文書の抜粋:
(令和元年7月5日裁決)

《裁決書(抄)》

1 事実

(1) 事案の概要

本件は、審査請求人(以下「請求人」という。)が、相続により取得した貸家建付地に借地権を設定した対価として受領した権利金が分離課税の長期譲渡所得に該当するとした上で、相続財産に係る譲渡所得の課税の特例を適用して申告するに当たり、「当該譲渡をした資産の当該課税価格の計算の基礎に算入された価額」は当該土地に係る相続税評価額の全額であるとして取得費の加算額を計算したところ、原処分庁が、当該加算額は当該土地に設定された借地権の価額に対応する部分に限られるとして更正処分等を行ったことから、請求人が、原処分の計算には誤りがあるなどとして、原処分の全部の取消しを求めた事案である。

(2) 関係法令等

  • イ 国税通則法関係
    • (イ)  国税通則法(平成29年法律第4号による改正前のもの。以下「通則法」という。)第74条の2《当該職員の所得税等に関する調査に係る質問検査権》第1項は、国税局又は税務署の当該職員は、所得税に関する調査について必要があるときは、納税義務がある者又は納税義務があると認められる者等に質問し、その者の事業に関する帳簿書類その他の物件を検査し、又は当該物件の提示若しくは提出を求めることができる旨規定している。
    • (ロ)  通則法第7章の2(国税の調査)関係通達の制定について(平成24年9月12日付課総5−9ほかによる国税庁長官通達をいい、以下「調査手続通達」という。)の1−3《「当該職員」の意義》は、通則法第74条の2から第74条の6までの各条の規定により質問検査等を行うことができる「当該職員」とは、国税庁、国税局若しくは税務署又は税関の職員のうち、その調査を行う国税に関する事務に従事している者をいう旨定めている。
  • ロ 行政手続法第14条《不利益処分の理由の提示》第1項は、行政庁は、不利益処分をする場合には、その名宛人に対し、同時に、当該不利益処分の理由を示さなければならない旨規定している。
  • ハ 租税特別措置法関係
    • (イ) 租税特別措置法(平成28年法律第15号による改正前のもの。以下「措置法」という。)第39条《相続財産に係る譲渡所得の課税の特例》(以下「本件特例」という。)第1項は、相続又は遺贈による財産の取得をした個人で当該相続又は遺贈につき相続税法の規定による相続税額があるものが、当該相続の開始があつた日の翌日から当該相続に係る相続税の申告書の提出期限の翌日以後3年を経過する日までの間に当該相続税額に係る課税価格の計算の基礎に算入された資産の譲渡(措置法第31条《長期譲渡所得の課税の特例》第1項に規定する譲渡所得の基因となる不動産等の貸付けを含む。)をした場合における譲渡所得に係る所得税法第33条《譲渡所得》第3項の規定の適用については、同項に規定する取得費は、当該取得費に相当する金額に当該相続税額のうち当該譲渡をした資産に対応する部分として政令で定めるところにより計算した金額を加算した金額とする旨規定している。

資料:
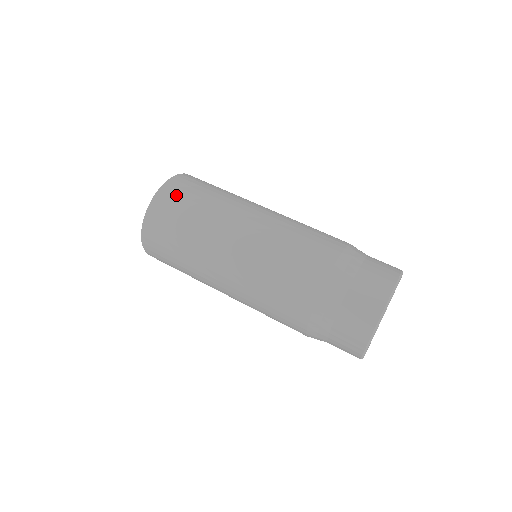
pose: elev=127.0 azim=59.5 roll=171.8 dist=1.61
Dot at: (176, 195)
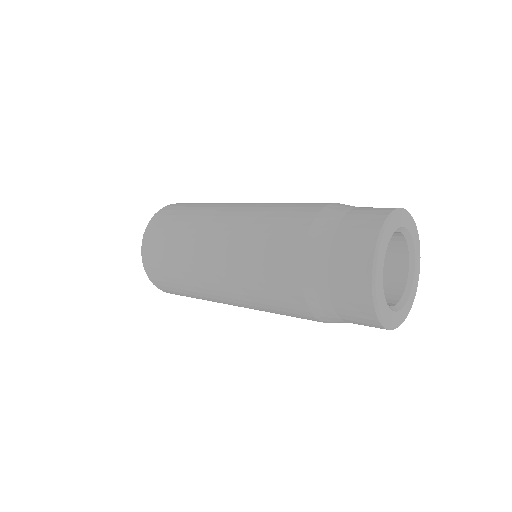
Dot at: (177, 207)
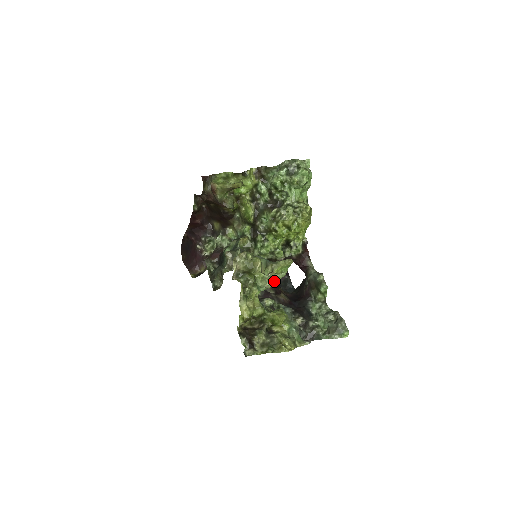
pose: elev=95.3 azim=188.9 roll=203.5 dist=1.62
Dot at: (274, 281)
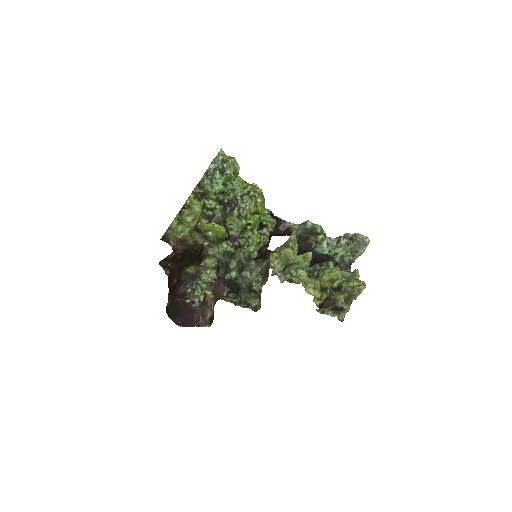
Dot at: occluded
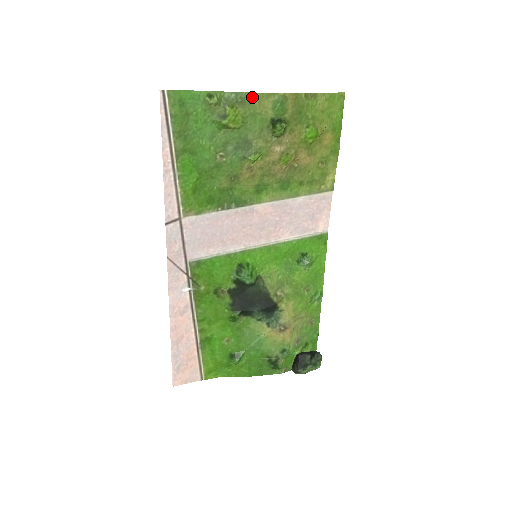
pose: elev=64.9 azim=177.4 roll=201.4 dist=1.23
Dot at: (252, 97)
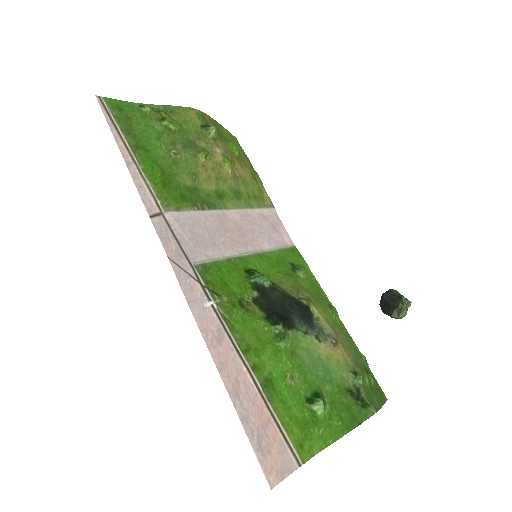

次の作業:
(1) 裁決書のうち、「本件は、審査請求人(以下「請」から「の取消しを求めた事案である。」までの部分を一字も変えずに書き出せ。
(2) 裁決書を、示されている最後の文の後から書き進めよ。

出力:
(1)
本件は、審査請求人(以下「請求人」という。)が、相続により取得した貸家建付地に借地権を設定した対価として受領した権利金が分離課税の長期譲渡所得に該当するとした上で、相続財産に係る譲渡所得の課税の特例を適用して申告するに当たり、「当該譲渡をした資産の当該課税価格の計算の基礎に算入された価額」は当該土地に係る相続税評価額の全額であるとして取得費の加算額を計算したところ、原処分庁が、当該加算額は当該土地に設定された借地権の価額に対応する部分に限られるとして更正処分等を行ったことから、請求人が、原処分の計算には誤りがあるなどとして、原処分の全部の取消しを求めた事案である。

(2)
    • (ロ) 租税特別措置法施行令(以下「措置法施行令」という。)第25条の16《相続財産に係る譲渡所得の課税の特例》第1項は、措置法第39条第1項に規定する譲渡をした資産に対応する部分として政令で定めるところにより計算した金額(以下「取得費加算額」という。)は、次のAに掲げる相続税額にBに掲げる割合を乗じて計算した金額とする旨規定している。
      • A 当該譲渡をした資産の取得の基因となった相続又は遺贈に係る当該取得をした者の相続税額で、当該譲渡の日の属する年分の所得税の納税義務の成立する時において確定しているもの
      • B Aに掲げる相続税額に係るAに規定する者についての課税価格(相続税法第13条《債務控除》の規定の適用がある場合には同条の規定の適用がないものとした場合の課税価格とする。)のうちに当該譲渡をした資産の当該課税価格の計算の基礎に算入された価額の占める割合
    • (ハ) 措置法施行令第25条の16第2項は、上記(ロ)のAに掲げる相続税額は、同Aに規定する納税義務の成立する時後において、当該相続税額に係る相続税につき修正申告書の提出又は更正があった場合には、同Aの規定にかかわらず、その申告又は更正後の相続税額とする旨規定している。

(3) 基礎事実

当審判所の調査及び審理の結果によれば、以下の事実が認められる。

  • イ N2(以下「本件被相続人」という。)は、平成27年6月○日(以下「本件相続開始日」という。)に死亡し、その相続(以下「本件相続」という。)が開始した。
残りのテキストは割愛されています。